Brief:
Transcribe exactly the line containing "диагональю в 4,3 дюйма, и" and each line after it, through the end of the entries, with nothing before or after.
== Data supplied
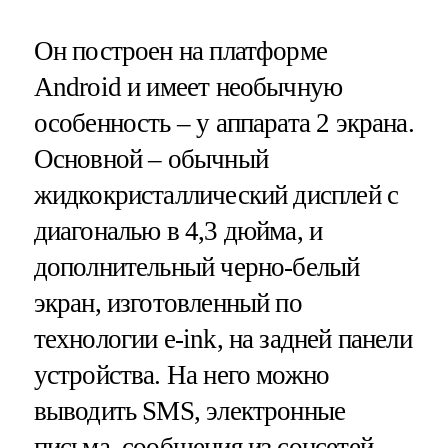
Он построен на платформе
Android и имеет необычную
особенность – у аппарата 2 экрана.
Основной – обычный
жидкокристаллический дисплей с
диагональю в 4,3 дюйма, и
дополнительный черно-белый
экран, изготовленный по
технологии e-ink, на задней панели
устройства. На него можно
выводить SMS, электронные
письма, сообщения из соцсетей –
====
Written solution:
диагональю в 4,3 дюйма, и
дополнительный черно-белый
экран, изготовленный по
технологии e-ink, на задней панели
устройства. На него можно
выводить SMS, электронные
письма, сообщения из соцсетей –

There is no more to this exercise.